═════ Data supplied ═════
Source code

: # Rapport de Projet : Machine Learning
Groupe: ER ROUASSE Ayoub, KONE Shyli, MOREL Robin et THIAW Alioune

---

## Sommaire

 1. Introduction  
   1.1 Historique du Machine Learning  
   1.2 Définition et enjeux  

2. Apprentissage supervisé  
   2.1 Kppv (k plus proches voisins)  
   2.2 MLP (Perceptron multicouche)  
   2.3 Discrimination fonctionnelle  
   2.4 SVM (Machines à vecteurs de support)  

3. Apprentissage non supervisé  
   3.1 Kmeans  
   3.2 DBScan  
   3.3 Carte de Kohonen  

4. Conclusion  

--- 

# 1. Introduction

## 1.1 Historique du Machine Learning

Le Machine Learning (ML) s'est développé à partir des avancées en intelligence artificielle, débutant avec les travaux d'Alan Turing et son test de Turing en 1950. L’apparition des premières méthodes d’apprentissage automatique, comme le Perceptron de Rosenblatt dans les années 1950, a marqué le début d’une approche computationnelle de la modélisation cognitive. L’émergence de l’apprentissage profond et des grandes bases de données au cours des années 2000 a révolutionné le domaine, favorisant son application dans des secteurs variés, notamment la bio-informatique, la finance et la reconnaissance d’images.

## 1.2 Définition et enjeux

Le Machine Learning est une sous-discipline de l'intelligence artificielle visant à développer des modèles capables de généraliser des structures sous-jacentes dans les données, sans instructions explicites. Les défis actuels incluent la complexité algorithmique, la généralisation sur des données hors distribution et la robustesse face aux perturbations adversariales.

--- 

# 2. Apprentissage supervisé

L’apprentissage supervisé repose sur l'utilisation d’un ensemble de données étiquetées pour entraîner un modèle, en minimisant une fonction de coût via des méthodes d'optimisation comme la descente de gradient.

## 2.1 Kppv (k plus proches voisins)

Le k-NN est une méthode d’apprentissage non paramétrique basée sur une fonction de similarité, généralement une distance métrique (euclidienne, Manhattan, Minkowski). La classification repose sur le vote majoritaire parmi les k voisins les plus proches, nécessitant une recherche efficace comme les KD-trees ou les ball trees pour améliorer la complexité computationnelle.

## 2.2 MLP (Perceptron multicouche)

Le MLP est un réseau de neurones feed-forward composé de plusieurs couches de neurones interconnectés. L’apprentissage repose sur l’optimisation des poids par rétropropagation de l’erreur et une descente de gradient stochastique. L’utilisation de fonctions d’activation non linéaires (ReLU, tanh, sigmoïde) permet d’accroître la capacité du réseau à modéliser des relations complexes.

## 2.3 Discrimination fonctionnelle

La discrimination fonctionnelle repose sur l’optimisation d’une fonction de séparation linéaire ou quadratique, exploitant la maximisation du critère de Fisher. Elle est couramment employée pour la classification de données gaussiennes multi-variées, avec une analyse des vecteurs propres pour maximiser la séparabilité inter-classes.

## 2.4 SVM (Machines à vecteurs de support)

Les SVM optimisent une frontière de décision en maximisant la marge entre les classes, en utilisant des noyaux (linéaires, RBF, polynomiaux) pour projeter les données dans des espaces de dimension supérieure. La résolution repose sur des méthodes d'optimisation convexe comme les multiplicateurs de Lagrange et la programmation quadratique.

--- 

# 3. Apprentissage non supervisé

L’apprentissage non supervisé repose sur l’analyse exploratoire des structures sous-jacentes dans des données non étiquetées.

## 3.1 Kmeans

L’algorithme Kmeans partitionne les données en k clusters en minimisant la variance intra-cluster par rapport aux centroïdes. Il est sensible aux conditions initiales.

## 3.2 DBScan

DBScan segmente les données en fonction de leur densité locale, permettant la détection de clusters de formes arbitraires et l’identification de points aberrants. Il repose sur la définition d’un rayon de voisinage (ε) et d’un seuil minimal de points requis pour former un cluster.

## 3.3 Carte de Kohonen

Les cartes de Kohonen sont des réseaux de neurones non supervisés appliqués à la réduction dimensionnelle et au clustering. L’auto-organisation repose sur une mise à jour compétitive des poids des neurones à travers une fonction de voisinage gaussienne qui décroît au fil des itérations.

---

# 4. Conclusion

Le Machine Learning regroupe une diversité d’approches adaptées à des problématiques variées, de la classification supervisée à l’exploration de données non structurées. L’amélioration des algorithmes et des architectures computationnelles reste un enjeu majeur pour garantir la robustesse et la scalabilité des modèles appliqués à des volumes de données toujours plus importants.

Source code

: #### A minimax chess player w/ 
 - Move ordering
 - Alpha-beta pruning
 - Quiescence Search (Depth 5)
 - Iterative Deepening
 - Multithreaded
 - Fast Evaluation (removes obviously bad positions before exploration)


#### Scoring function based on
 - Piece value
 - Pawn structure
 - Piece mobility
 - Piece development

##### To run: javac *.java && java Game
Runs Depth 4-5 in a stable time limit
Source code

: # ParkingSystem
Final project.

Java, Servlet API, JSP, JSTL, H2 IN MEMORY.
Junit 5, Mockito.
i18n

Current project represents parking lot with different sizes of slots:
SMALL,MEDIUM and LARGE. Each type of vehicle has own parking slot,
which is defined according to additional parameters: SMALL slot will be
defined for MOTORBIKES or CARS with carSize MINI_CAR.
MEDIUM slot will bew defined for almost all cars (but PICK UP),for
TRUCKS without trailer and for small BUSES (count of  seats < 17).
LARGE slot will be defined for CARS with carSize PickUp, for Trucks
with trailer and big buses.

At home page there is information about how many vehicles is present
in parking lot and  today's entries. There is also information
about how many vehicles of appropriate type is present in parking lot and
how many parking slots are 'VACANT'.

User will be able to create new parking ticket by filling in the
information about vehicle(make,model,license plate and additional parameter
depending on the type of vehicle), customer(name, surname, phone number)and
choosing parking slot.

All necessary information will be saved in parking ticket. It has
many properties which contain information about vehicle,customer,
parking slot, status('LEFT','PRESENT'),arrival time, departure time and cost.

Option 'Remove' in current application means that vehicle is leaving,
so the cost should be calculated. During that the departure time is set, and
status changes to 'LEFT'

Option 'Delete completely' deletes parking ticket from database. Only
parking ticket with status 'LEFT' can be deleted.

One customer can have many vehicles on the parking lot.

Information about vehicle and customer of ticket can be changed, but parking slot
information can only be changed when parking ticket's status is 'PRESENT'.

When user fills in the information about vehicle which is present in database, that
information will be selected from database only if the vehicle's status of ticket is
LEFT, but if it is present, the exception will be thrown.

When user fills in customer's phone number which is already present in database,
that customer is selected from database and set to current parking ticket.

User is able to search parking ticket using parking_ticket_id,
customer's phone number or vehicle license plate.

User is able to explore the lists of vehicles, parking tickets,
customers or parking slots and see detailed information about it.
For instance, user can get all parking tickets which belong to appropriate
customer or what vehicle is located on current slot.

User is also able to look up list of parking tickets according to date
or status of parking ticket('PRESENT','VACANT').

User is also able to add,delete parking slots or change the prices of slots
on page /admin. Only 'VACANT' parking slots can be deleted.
═════
■ **What to work on**:
The answer should reproduce all of the data without any alteration.

■ **Completed task**:
Source code

: # Rapport de Projet : Machine Learning
Groupe: ER ROUASSE Ayoub, KONE Shyli, MOREL Robin et THIAW Alioune

---

## Sommaire

 1. Introduction  
   1.1 Historique du Machine Learning  
   1.2 Définition et enjeux  

2. Apprentissage supervisé  
   2.1 Kppv (k plus proches voisins)  
   2.2 MLP (Perceptron multicouche)  
   2.3 Discrimination fonctionnelle  
   2.4 SVM (Machines à vecteurs de support)  

3. Apprentissage non supervisé  
   3.1 Kmeans  
   3.2 DBScan  
   3.3 Carte de Kohonen  

4. Conclusion  

--- 

# 1. Introduction

## 1.1 Historique du Machine Learning

Le Machine Learning (ML) s'est développé à partir des avancées en intelligence artificielle, débutant avec les travaux d'Alan Turing et son test de Turing en 1950. L’apparition des premières méthodes d’apprentissage automatique, comme le Perceptron de Rosenblatt dans les années 1950, a marqué le début d’une approche computationnelle de la modélisation cognitive. L’émergence de l’apprentissage profond et des grandes bases de données au cours des années 2000 a révolutionné le domaine, favorisant son application dans des secteurs variés, notamment la bio-informatique, la finance et la reconnaissance d’images.

## 1.2 Définition et enjeux

Le Machine Learning est une sous-discipline de l'intelligence artificielle visant à développer des modèles capables de généraliser des structures sous-jacentes dans les données, sans instructions explicites. Les défis actuels incluent la complexité algorithmique, la généralisation sur des données hors distribution et la robustesse face aux perturbations adversariales.

--- 

# 2. Apprentissage supervisé

L’apprentissage supervisé repose sur l'utilisation d’un ensemble de données étiquetées pour entraîner un modèle, en minimisant une fonction de coût via des méthodes d'optimisation comme la descente de gradient.

## 2.1 Kppv (k plus proches voisins)

Le k-NN est une méthode d’apprentissage non paramétrique basée sur une fonction de similarité, généralement une distance métrique (euclidienne, Manhattan, Minkowski). La classification repose sur le vote majoritaire parmi les k voisins les plus proches, nécessitant une recherche efficace comme les KD-trees ou les ball trees pour améliorer la complexité computationnelle.

## 2.2 MLP (Perceptron multicouche)

Le MLP est un réseau de neurones feed-forward composé de plusieurs couches de neurones interconnectés. L’apprentissage repose sur l’optimisation des poids par rétropropagation de l’erreur et une descente de gradient stochastique. L’utilisation de fonctions d’activation non linéaires (ReLU, tanh, sigmoïde) permet d’accroître la capacité du réseau à modéliser des relations complexes.

## 2.3 Discrimination fonctionnelle

La discrimination fonctionnelle repose sur l’optimisation d’une fonction de séparation linéaire ou quadratique, exploitant la maximisation du critère de Fisher. Elle est couramment employée pour la classification de données gaussiennes multi-variées, avec une analyse des vecteurs propres pour maximiser la séparabilité inter-classes.

## 2.4 SVM (Machines à vecteurs de support)

Les SVM optimisent une frontière de décision en maximisant la marge entre les classes, en utilisant des noyaux (linéaires, RBF, polynomiaux) pour projeter les données dans des espaces de dimension supérieure. La résolution repose sur des méthodes d'optimisation convexe comme les multiplicateurs de Lagrange et la programmation quadratique.

--- 

# 3. Apprentissage non supervisé

L’apprentissage non supervisé repose sur l’analyse exploratoire des structures sous-jacentes dans des données non étiquetées.

## 3.1 Kmeans

L’algorithme Kmeans partitionne les données en k clusters en minimisant la variance intra-cluster par rapport aux centroïdes. Il est sensible aux conditions initiales.

## 3.2 DBScan

DBScan segmente les données en fonction de leur densité locale, permettant la détection de clusters de formes arbitraires et l’identification de points aberrants. Il repose sur la définition d’un rayon de voisinage (ε) et d’un seuil minimal de points requis pour former un cluster.

## 3.3 Carte de Kohonen

Les cartes de Kohonen sont des réseaux de neurones non supervisés appliqués à la réduction dimensionnelle et au clustering. L’auto-organisation repose sur une mise à jour compétitive des poids des neurones à travers une fonction de voisinage gaussienne qui décroît au fil des itérations.

---

# 4. Conclusion

Le Machine Learning regroupe une diversité d’approches adaptées à des problématiques variées, de la classification supervisée à l’exploration de données non structurées. L’amélioration des algorithmes et des architectures computationnelles reste un enjeu majeur pour garantir la robustesse et la scalabilité des modèles appliqués à des volumes de données toujours plus importants.

Source code

: #### A minimax chess player w/ 
 - Move ordering
 - Alpha-beta pruning
 - Quiescence Search (Depth 5)
 - Iterative Deepening
 - Multithreaded
 - Fast Evaluation (removes obviously bad positions before exploration)


#### Scoring function based on
 - Piece value
 - Pawn structure
 - Piece mobility
 - Piece development

##### To run: javac *.java && java Game
Runs Depth 4-5 in a stable time limit
Source code

: # ParkingSystem
Final project.

Java, Servlet API, JSP, JSTL, H2 IN MEMORY.
Junit 5, Mockito.
i18n

Current project represents parking lot with different sizes of slots:
SMALL,MEDIUM and LARGE. Each type of vehicle has own parking slot,
which is defined according to additional parameters: SMALL slot will be
defined for MOTORBIKES or CARS with carSize MINI_CAR.
MEDIUM slot will bew defined for almost all cars (but PICK UP),for
TRUCKS without trailer and for small BUSES (count of  seats < 17).
LARGE slot will be defined for CARS with carSize PickUp, for Trucks
with trailer and big buses.

At home page there is information about how many vehicles is present
in parking lot and  today's entries. There is also information
about how many vehicles of appropriate type is present in parking lot and
how many parking slots are 'VACANT'.

User will be able to create new parking ticket by filling in the
information about vehicle(make,model,license plate and additional parameter
depending on the type of vehicle), customer(name, surname, phone number)and
choosing parking slot.

All necessary information will be saved in parking ticket. It has
many properties which contain information about vehicle,customer,
parking slot, status('LEFT','PRESENT'),arrival time, departure time and cost.

Option 'Remove' in current application means that vehicle is leaving,
so the cost should be calculated. During that the departure time is set, and
status changes to 'LEFT'

Option 'Delete completely' deletes parking ticket from database. Only
parking ticket with status 'LEFT' can be deleted.

One customer can have many vehicles on the parking lot.

Information about vehicle and customer of ticket can be changed, but parking slot
information can only be changed when parking ticket's status is 'PRESENT'.

When user fills in the information about vehicle which is present in database, that
information will be selected from database only if the vehicle's status of ticket is
LEFT, but if it is present, the exception will be thrown.

When user fills in customer's phone number which is already present in database,
that customer is selected from database and set to current parking ticket.

User is able to search parking ticket using parking_ticket_id,
customer's phone number or vehicle license plate.

User is able to explore the lists of vehicles, parking tickets,
customers or parking slots and see detailed information about it.
For instance, user can get all parking tickets which belong to appropriate
customer or what vehicle is located on current slot.

User is also able to look up list of parking tickets according to date
or status of parking ticket('PRESENT','VACANT').

User is also able to add,delete parking slots or change the prices of slots
on page /admin. Only 'VACANT' parking slots can be deleted.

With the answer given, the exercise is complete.